Abstract

Background: Volvulus involves the twisting of an air-liquid stool-filled thin-walled segment of an intestine around its necessarily narrow mesenterial base, thereby strangulating the blood vessels, which often causes necrosis of this redundant intestinal segment. Intestinal volvulus had always been supposed to be a disease of the blacks from West African and the Bushmen natives of South Africa. The West African subset became the index region. Surgery was the best treatment for the full-blown disease. Conservative methods of management have only just been developed and studied in the Scandinavian countries. Scandinavian early rectosigmoidoscopic reductions of the twisted colonic segment have offered some valuable alternative helps. Methods: We studied the documents of all the 44 patients who had a presumptive diagnosis of acute or subacute colonic volvulus and were admitted to surgical management. Biostatistics, exact history taking of the patients, carefully structured physical examination, and a good digital scout X-ray investigation of the abdomen helped to make a rapid diagnosis. Laparotomies confirmed such a diagnosis. We did not regularly attempt to do recto-sigmoidoscopic untwisting of the volvuli.

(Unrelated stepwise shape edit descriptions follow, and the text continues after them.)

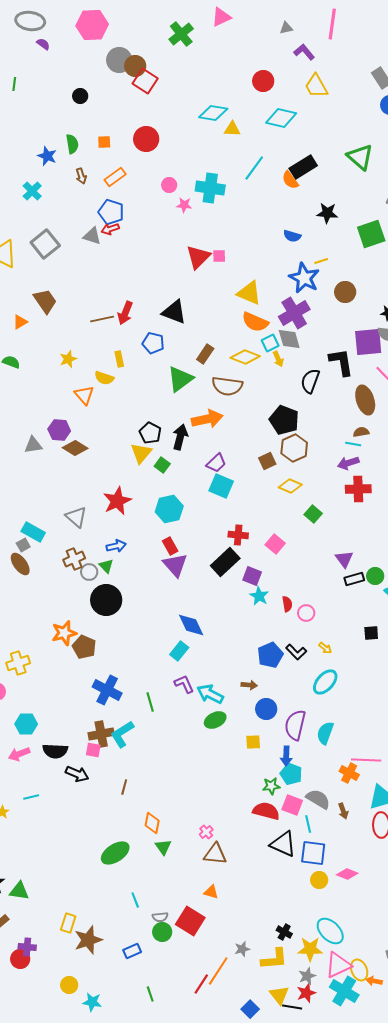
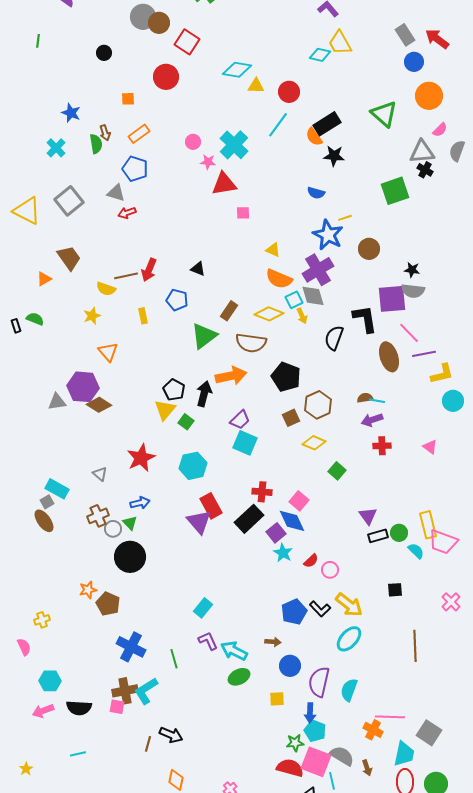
red square: (145, 81) -> (187, 42), moved
red circle: (263, 81) -> (289, 92), moved
cyan diamond: (281, 118) -> (320, 55), moved, size x0.7
red circle: (146, 139) -> (166, 77), moved
green semicircle: (72, 144) -> (96, 144), moved
cyan cross: (210, 188) -> (234, 145), turned 36
black star: (327, 213) -> (334, 156), moved
red arrow: (110, 229) -> (127, 213), moved
red triangle: (198, 257) -> (224, 184), moved, turned 36
yellow triangle: (249, 293) -> (273, 250), size x0.6
black triangle: (174, 312) -> (198, 269), size x0.6
yellow semicircle: (104, 378) -> (106, 289), moved
black pentagon: (284, 420) -> (286, 377), moved
purple hexagon: (59, 430) -> (83, 387), size x1.4
brown semicircle: (361, 432) -> (365, 398), moved
red cross: (358, 489) -> (382, 446), size x0.7
gray triangle: (76, 517) -> (100, 474), size x0.7
red rectangle: (170, 546) -> (211, 506), moved, size x1.4
purple square: (252, 576) -> (276, 533), turned 30
red semicircle: (287, 604) -> (311, 561), turned 56
blue diamond: (191, 625) -> (292, 521), moved
orange star: (64, 633) -> (88, 590), size x0.7
yellow arrow: (325, 648) -> (349, 605), size x2.0
yellow cross: (18, 663) -> (42, 620), size x0.7
black arrow: (77, 774) -> (171, 735), moved
cyan line: (31, 797) -> (78, 754), moved
pink square: (292, 805) -> (316, 762), size x1.4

All had Hartmann’s procedure surgeries with terminal colostomies. Results: Of the 41 patients admitted to surgical management, 31 were males and 10 were females with a ratio of 3:1. The timing of surgery influenced mortalities and morbidities greatly. Conclusion: The diagnosis of acute volvulus was simple. We needed to record the medical history, took the proper physical examination, correctly explained the examination results, and only studied the abdominal X-ray film without resorting to advanced computer tomography.